C. Selon le mode d’exécution
Contrat à exécution instantanée : obligations réalisées en une seule fois (ex: vente au comptant).
Contrat à exécution successive : obligations exécutées dans le temps (ex: bail, contrats d’assurance).
D. Phase précontractuelle
Les parties négocient avant de donner leur accord définitif, ce qui est libre mais doit respecter la bonne foi.
Devoir d’information précontractuelle : obligation de communiquer les informations essentielles au consentement (non négociables, liées directement au contrat).
En cas de manquement, possibilité d'engager la responsabilité civile ou d'annuler le contrat (Articles 1130 et suivants).
Protection renforcée du consommateur : le professionnel doit fournir toutes les informations nécessaires avant qu’un consommateur ne soit lié par un contrat.
E. Rupture fautive des négociations
La liberté des négociations est limitée par l’exigence de bonne foi, certaines ruptures peuvent être jugées fautives.
Critères pour caractériser une rupture fautive :
1. État d’avancement des pourparlers.
2. Brutalité de la rupture.
3. Croyance légitime de l’autre partie à un accord imminent.Réparation limités aux frais engagés et pertes subies, pas aux avantages attendus.
F. Contrats préparatoires
Lettre d’intention : document manifestant l’intérêt pour la conclusion future d’un contrat.
Contrat d’exclusivité de négociation : impose de ne pas négocier avec un tiers pour une durée déterminée.
Contrat de confidentialité : protège les informations partagées dans le cadre des négociations.
Contrat d’étude ou de faisabilité : analyse économique et technique d’un projet.
III. Formation du contrat: offre et acceptation
Formation du contrat : rencontre d'une offre et d'une acceptation; pas besoin d'écrit sauf exigences légales.
A. Offre
L’offre peut être adressée à une ou plusieurs personnes.
Pour être juridiquement valable, l’offre doit comporter les éléments essentiels du contrat et exprimer clairement la volonté de l’auteur.
B. Rétractation de l’offre
Avant réception : librement rétractable.
Après réception : non rétractable, sous peine de responsabilité extracontractuelle.
C. Acceptation
L'acceptation liée aux termes de l'offre ; librement rétractable tant qu'elle n'est pas parvenue à l'offrant.
Acceptation non conforme n’a pas d’effet sauf si c’est une offre nouvelle.
IV. Conditions de validité du contrat
Consentement : libre et éclairé selon article 414-1.
Vices du consentement : erreur, dol, violence entraînant une nullité relative (l'absence de certains éléments aurait empêché le contrat).
Chapitre 3: L’exécution et les effets des contrats
I. La force obligatoire du contrat
Contrat s'impose comme règle juridique, modifications unilatérales interdites, sauf par consentement mutuel ou dispositions légales.
II. Effets à l'égard des tiers
Principe : le contrat ne produit d'effets qu'entre les parties.
Exceptions incluent des cas comme la stipulation pour autrui en contrat d’assurance et d’assurance-vie.
III. Durée du contrat
Interdiction d’engagements perpétuels; durée déterminée et indéterminée doivent respecter les termes prévus.

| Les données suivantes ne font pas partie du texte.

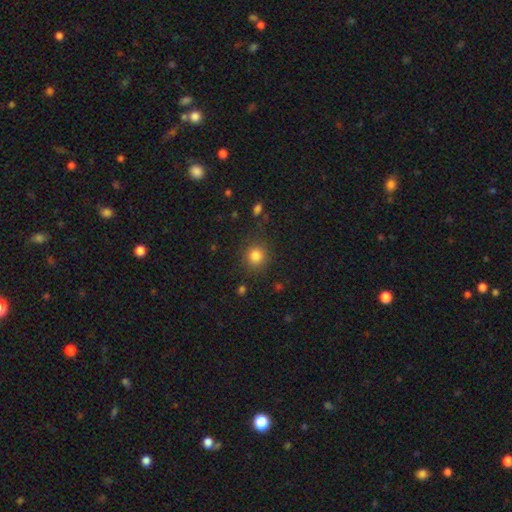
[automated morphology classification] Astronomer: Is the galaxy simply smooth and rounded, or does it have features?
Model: smooth — 83%.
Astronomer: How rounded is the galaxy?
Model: round — 89%.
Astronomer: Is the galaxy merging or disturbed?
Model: none — 86%.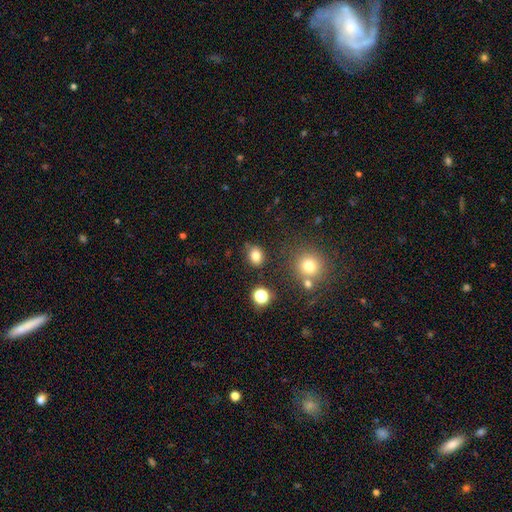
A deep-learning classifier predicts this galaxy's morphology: smooth 80%, star or artifact 14%, featured or disk 6%. Down the decision tree: how rounded — round (54%); merging — none (79%).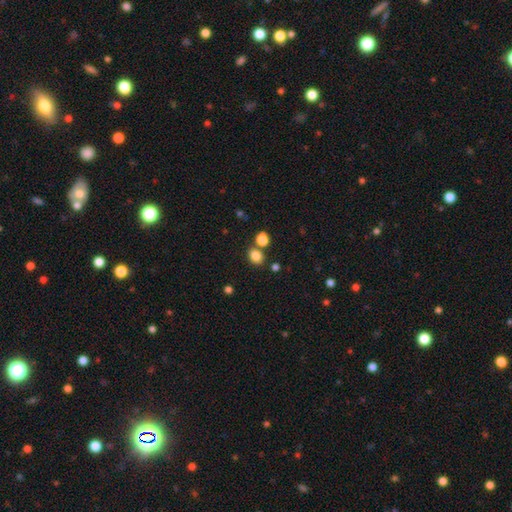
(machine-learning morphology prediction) Smooth or featured? Predicted: smooth (p=0.83). How rounded? Predicted: in between (p=0.50). Merging? Predicted: none (p=0.68).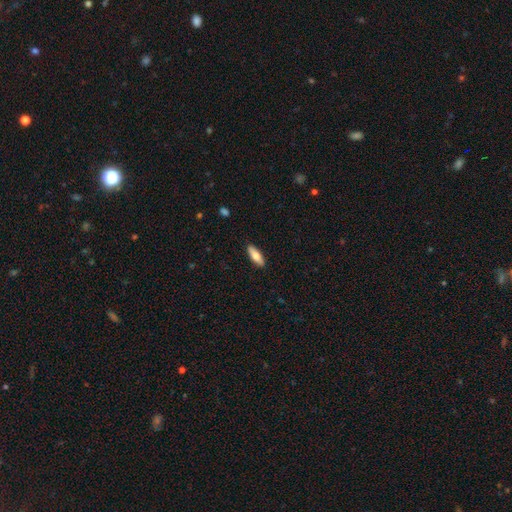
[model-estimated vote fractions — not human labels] smooth 69%, featured or disk 25%, star or artifact 6%. Down the decision tree: how rounded — in between (61%); merging — none (90%).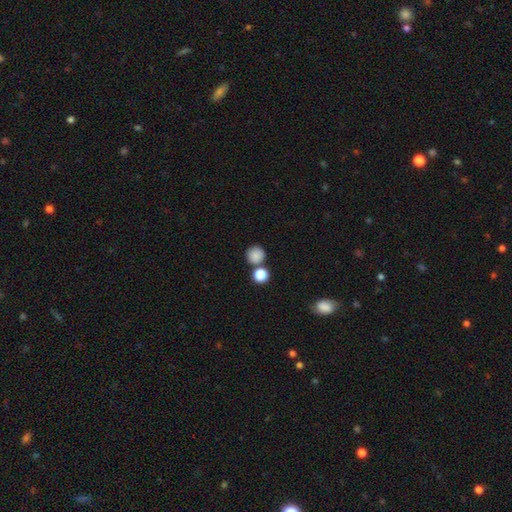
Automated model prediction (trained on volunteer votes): Smooth or featured? Predicted: smooth (p=0.84). How rounded? Predicted: round (p=0.92). Merging? Predicted: none (p=0.70).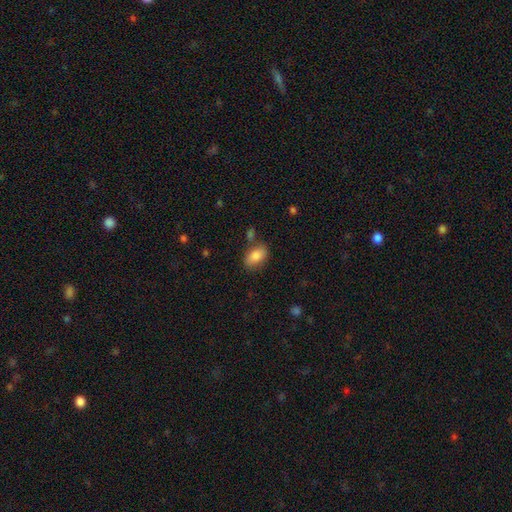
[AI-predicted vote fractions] Overall: smooth (84%). How rounded: in between (90%). Merging: none (73%).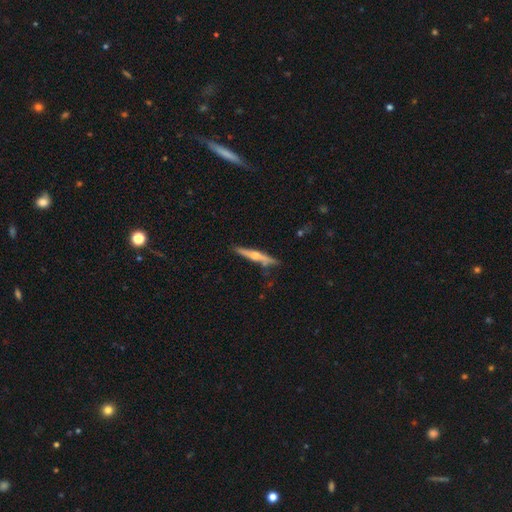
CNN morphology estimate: smooth-or-featured: featured or disk: 55% | smooth: 39% | star or artifact: 6%
  disk-edge-on: yes: 95% | no: 5%
    edge-on-bulge: rounded: 76% | none: 15% | boxy: 9%
  merging: none: 76% | minor disturbance: 16% | merger: 5% | major disturbance: 4%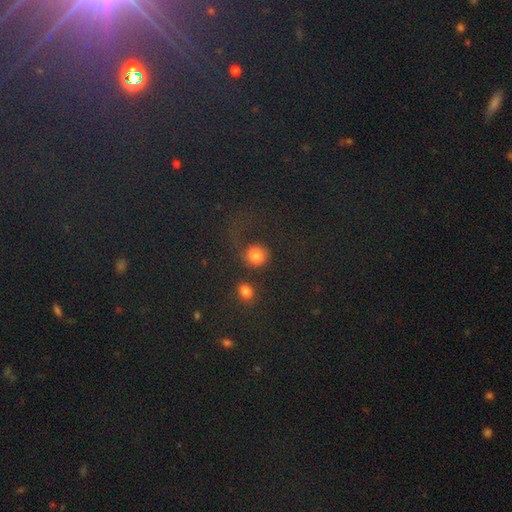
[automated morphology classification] smooth_or_featured: smooth (p=0.80) [alt: star or artifact p=0.12]
how_rounded: round (p=0.84) [alt: in between p=0.15]
merging: none (p=0.55) [alt: major disturbance p=0.16]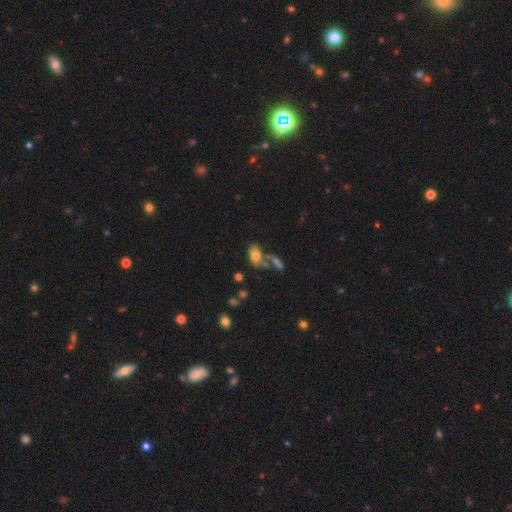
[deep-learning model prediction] A smooth galaxy with no disk features (68%) that is in between round and cigar-shaped (84%).

Vote fractions:
- Smooth or featured? smooth: 68% / featured or disk: 22% / star or artifact: 11%
- How rounded? in between: 84% / round: 13% / cigar-shaped: 3%
- Merging? none: 39% / merger: 32% / minor disturbance: 18% / major disturbance: 12%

IV. Adaptation du contrat: imprévision
Changement de circonstances imprévisibles peut mener à la renégociation ou adaptation judiciaire du contrat.
V. Sanctions de l'inexécution du contrat
Créancier dispose de plusieurs sanctions pour inexécution (exception d’inexécution, exécution forcée, réduction du prix, résolution du contrat).
VI. Obligation de vendre et refus de vente
Principes généraux liés à la vente, interdictions d'ordre public et obligations spécifiques (ex: refus de vente).